L’arbre qui résiste au nickel

On connaissait le bleuet du Québec (sorte de grosse myrtille), l’orange bleue de Tintin ou l’hortensia aux pétales bleus… Désormais, il y a « l’arbre à sève bleue » : Pycnandra acuminata. « Il s’agit d’un arbre pouvant atteindre dix mètres de haut, de la famille des sapotacées, endémique de la Nouvelle-Calédonie, explique Laurent L’Huillier, écophysiologiste à l’Institut agronomique néocalédonien (IAC) à Nouméa. Symbole d’une biodiversité extraordinaire, il fait partie de la quarantaine de plantes capables de vivre sur des terrains dits “ ultramafiques ”, c’est-à-dire très riches en métaux ferro-magnésiens, des substances toxiques auxquelles aucune plante ordinaire ne survit », poursuit le biologiste.

 
Il faut dire que l’archipel à lui seul, mangroves, forêts, savanes et terrains miniers rassemblés, est « l’un des premiers “ points chauds ” (d’une richesse exceptionnelle) de la biodiversité mondiale sur 34 reconnus en 2009, ajoute Bruno Fogliani, bio-écologiste végétal à l’université de Nouvelle-Calédonie. Il est riche de 3.300 espèces de végétaux vasculaires (fougères, plantes à fleurs et à graines) avec un taux d’endémisme de 75 %, soit le 4e au monde après celui d’Hawaï, de Madagascar et de la Nouvelle-Zélande », poursuit le chercheur. Et ce, malgré son sol et sous-sol riches en métaux lourds et pauvres en éléments nutritifs essentiels comme l’azote, le phosphore ou le potassium.
■ ■ ■
### CONSIGNE A
D'après l'extrait sur l'arbre à sève bleue, quelle hauteur Pycnandra acuminata peut-il atteindre ?
### CONSIGNE B
Dressez la liste des milieux de l'archipel que l'extrait sur l'arbre à sève bleue énumère.
### CONSIGNE C
Reprenez, s'il vous plaît, l'extrait sur l'arbre à sève bleue à la suite de sa dernière phrase.
Les items constituent un matériau distinct de l'extrait.
■ ■ ■
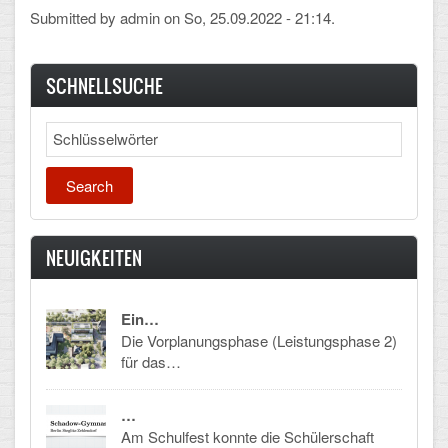
Submitted by
admin
on So, 25.09.2022 - 21:14.
SCHNELLSUCHE
Search
NEUIGKEITEN
Ein…
Die Vorplanungsphase (Leistungsphase 2)
für das…
…
Am Schulfest konnte die Schülerschaft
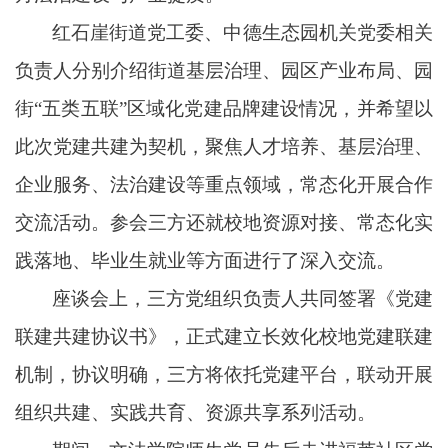
红石崖街道党工委、中德生态园机关党委相关
负责人分别介绍街道基层治理、园区产业布局、园
街
“五类五联”区域化党建品牌建设情况，并希望以
此次党建共建为契机，聚焦人才培养、基层治理、
企业服务、法治建设等重点领域，常态化开展合作
交流活动。参会三方还就校地资源对接、常态化实
践落地、毕业生就业等方面进行了深入交流。
座谈会上，三方党组织负责人共同签署《党建
联建共建协议书》，正式建立长效化校地党建联建
机制，协议明确，三方将依托党建平台，联动开展
组织共建、实践共育、资源共享系列活动。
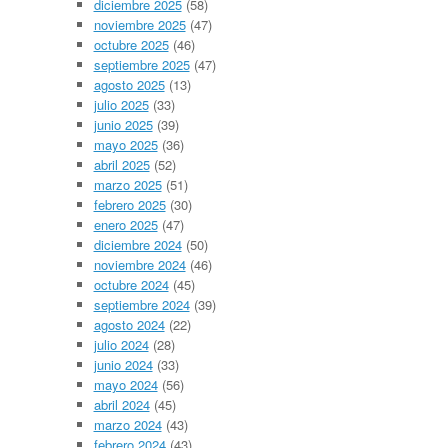
diciembre 2025
(58)
noviembre 2025
(47)
octubre 2025
(46)
septiembre 2025
(47)
agosto 2025
(13)
julio 2025
(33)
junio 2025
(39)
mayo 2025
(36)
abril 2025
(52)
marzo 2025
(51)
febrero 2025
(30)
enero 2025
(47)
diciembre 2024
(50)
noviembre 2024
(46)
octubre 2024
(45)
septiembre 2024
(39)
agosto 2024
(22)
julio 2024
(28)
junio 2024
(33)
mayo 2024
(56)
abril 2024
(45)
marzo 2024
(43)
febrero 2024
(43)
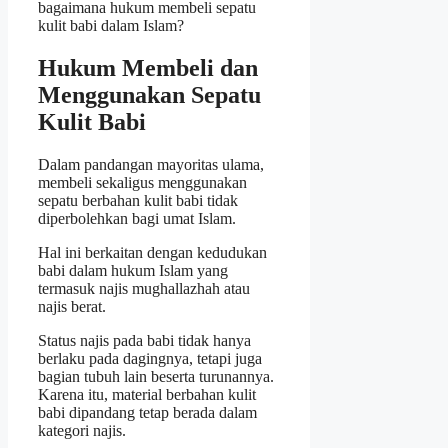
bagaimana hukum membeli sepatu
kulit babi dalam Islam?
Hukum Membeli dan
Menggunakan Sepatu
Kulit Babi
Dalam pandangan mayoritas ulama,
membeli sekaligus menggunakan
sepatu berbahan kulit babi tidak
diperbolehkan bagi umat Islam.
Hal ini berkaitan dengan kedudukan
babi dalam hukum Islam yang
termasuk najis mughallazhah atau
najis berat.
Status najis pada babi tidak hanya
berlaku pada dagingnya, tetapi juga
bagian tubuh lain beserta turunannya.
Karena itu, material berbahan kulit
babi dipandang tetap berada dalam
kategori najis.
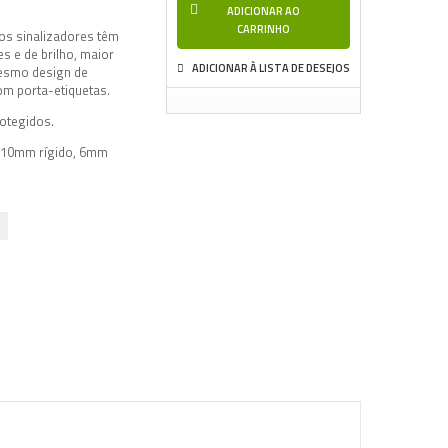
ADICIONAR AO
CARRINHO
os sinalizadores têm
es e de brilho, maior
ADICIONAR À LISTA DE DESEJOS
mesmo design de
m porta-etiquetas.
otegidos.
: 10mm rígido, 6mm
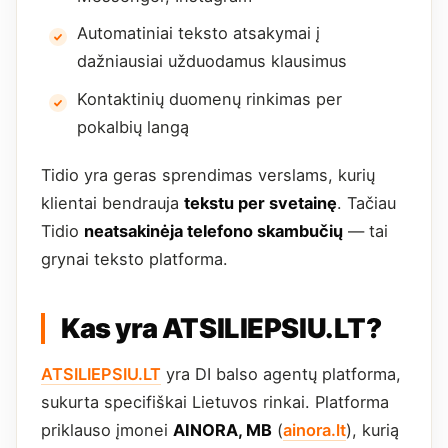
Automatiniai teksto atsakymai į
dažniausiai užduodamus klausimus
Kontaktinių duomenų rinkimas per
pokalbių langą
Tidio yra geras sprendimas verslams, kurių
klientai bendrauja
tekstu per svetainę
. Tačiau
Tidio
neatsakinėja telefono skambučių
— tai
grynai teksto platforma.
Kas yra ATSILIEPSIU.LT?
ATSILIEPSIU.LT
yra DI balso agentų platforma,
sukurta specifiškai Lietuvos rinkai. Platforma
priklauso įmonei
AINORA, MB
(
ainora.lt
), kurią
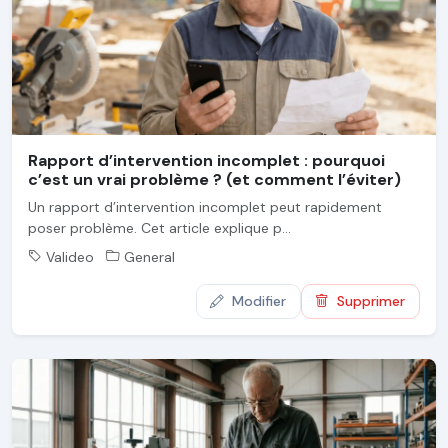
Rapport d’intervention incomplet : pourquoi
c’est un vrai problème ? (et comment l’éviter)
Un rapport d’intervention incomplet peut rapidement
poser problème. Cet article explique p...
Valideo
General
Modifier
Supprimer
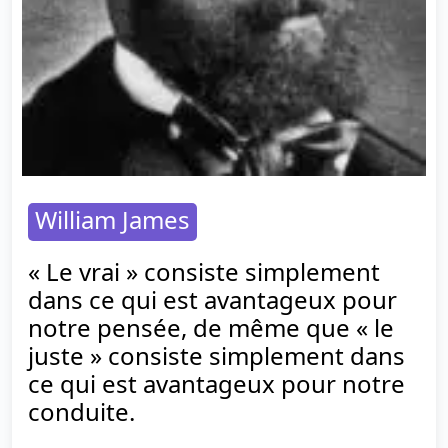
William James
« Le vrai » consiste simplement
dans ce qui est avantageux pour
notre pensée, de même que « le
juste » consiste simplement dans
ce qui est avantageux pour notre
conduite.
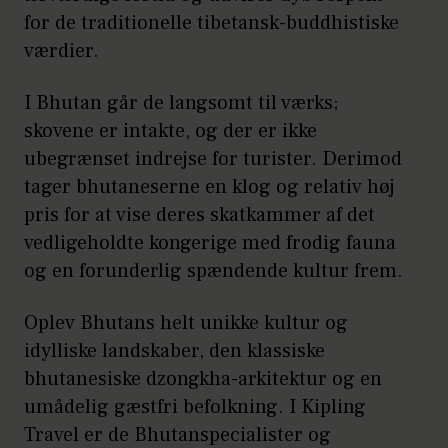
for de traditionelle tibetansk-buddhistiske
værdier.
I Bhutan går de langsomt til værks;
skovene er intakte, og der er ikke
ubegrænset indrejse for turister. Derimod
tager bhutaneserne en klog og relativ høj
pris for at vise deres skatkammer af det
vedligeholdte kongerige med frodig fauna
og en forunderlig spændende kultur frem.
Oplev Bhutans helt unikke kultur og
idylliske landskaber, den klassiske
bhutanesiske dzongkha-arkitektur og en
umådelig gæstfri befolkning. I Kipling
Travel er de Bhutanspecialister og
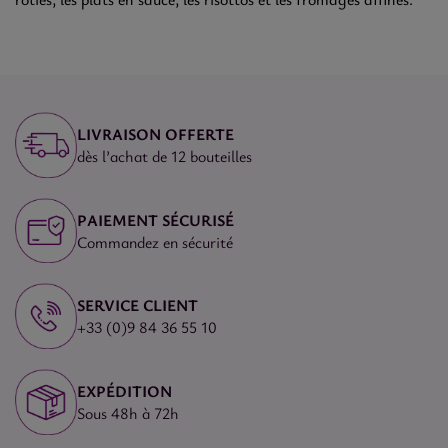
LIVRAISON OFFERTE
dès l’achat de 12 bouteilles
PAIEMENT SÉCURISÉ
Commandez en sécurité
SERVICE CLIENT
+33 (0)9 84 36 55 10
EXPÉDITION
Sous 48h à 72h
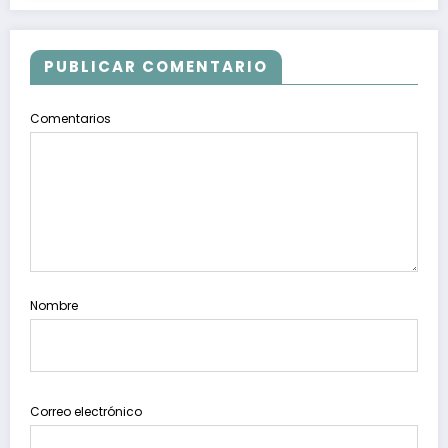
PUBLICAR COMENTARIO
Comentarios
Nombre
Correo electrónico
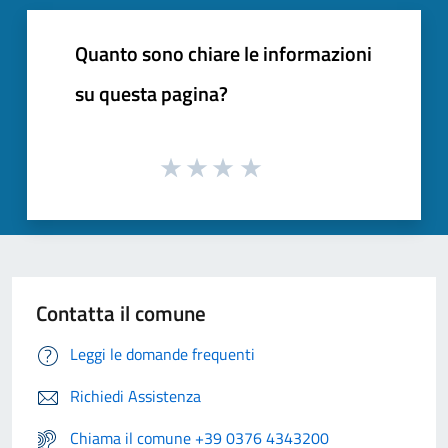
Quanto sono chiare le informazioni
su questa pagina?
Contatta il comune
Leggi le domande frequenti
Richiedi Assistenza
Chiama il comune +39 0376 4343200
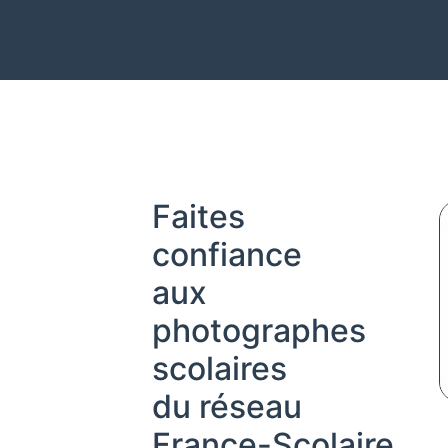
Faites
confiance
aux
photographes
scolaires
du réseau
France-Scolaire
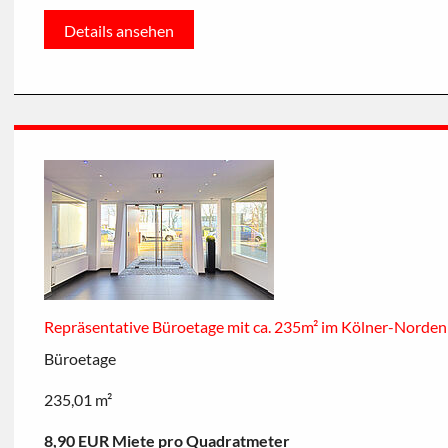
Details ansehen
Repräsentative Büroetage mit ca. 235m² im Kölner-Norden
Büroetage
235,01 m²
8,90 EUR Miete pro Quadratmeter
■ ■ ■
### VOTRE RÉPONSE A
Dix mètres.

### VOTRE RÉPONSE B
Mangroves, forêts, savanes, terrains miniers.

### VOTRE RÉPONSE C
 
« La géologie de la Nouvelle- Calédonie est tout à fait exceptionnelle, rappelle Bernard Robineau, géologue, directeur du Centre national de recherche et technologie sur le nickel (CNRT) de Nouvelle-Calédonie. Datant de 80 millions d’années, le “ Caillou ” est une roche magmatique, morceau de plancher océanique rehaussé à la surface de l’océan par les forces tectoniques puis altéré par l’érosion, aboutissant ainsi à un enrichissement en nickel, fer, chrome et cobalt », explique-t-il. « Sur ce substrat, les plantes à fleurs ont, elles, évolué depuis 37 millions d’années », renchérit Laurent L’Huillier. Si bien que finalement, « la présence de nickel est une des explications majeures de l’exceptionnelle biodiversité de la Nouvelle-Calédonie sur les maquis miniers », complète Bruno Folgiani.

Pycnandra est donc un arbre « hyperaccumulateur » dont la sève contient jusqu’à 20 % de nickel sous forme de citrate de nickel, une forme non toxique, soit deux mille fois plus que dans une plante ordinaire. « Une spécificité qui lui servirait à résister aux animaux phytophages (insectes) », explique Laurent L’Huillier. De l’extérieur, rien ne laisse paraître qu’il est très adapté à ce milieu nickelifère. Mais si on sectionne une de ses branches ou on entaille son tronc, le latex qui s’en écoule est d’une couleur bleu vert qui n’est d’ailleurs pas sans rappeler la couleur du minerai de nickel lui-même. Récemment découverte, cette adaptation est étudiée par les chercheurs de l’Institut de recherche pour le développement (IRD), tant au niveau physiologique qu’à l’échelle des gènes. Avec l’idée, qu’un jour, on puisse transférer son mécanisme de détoxification à d’autres plantes ou bien même récupérer le nickel à partir du latex.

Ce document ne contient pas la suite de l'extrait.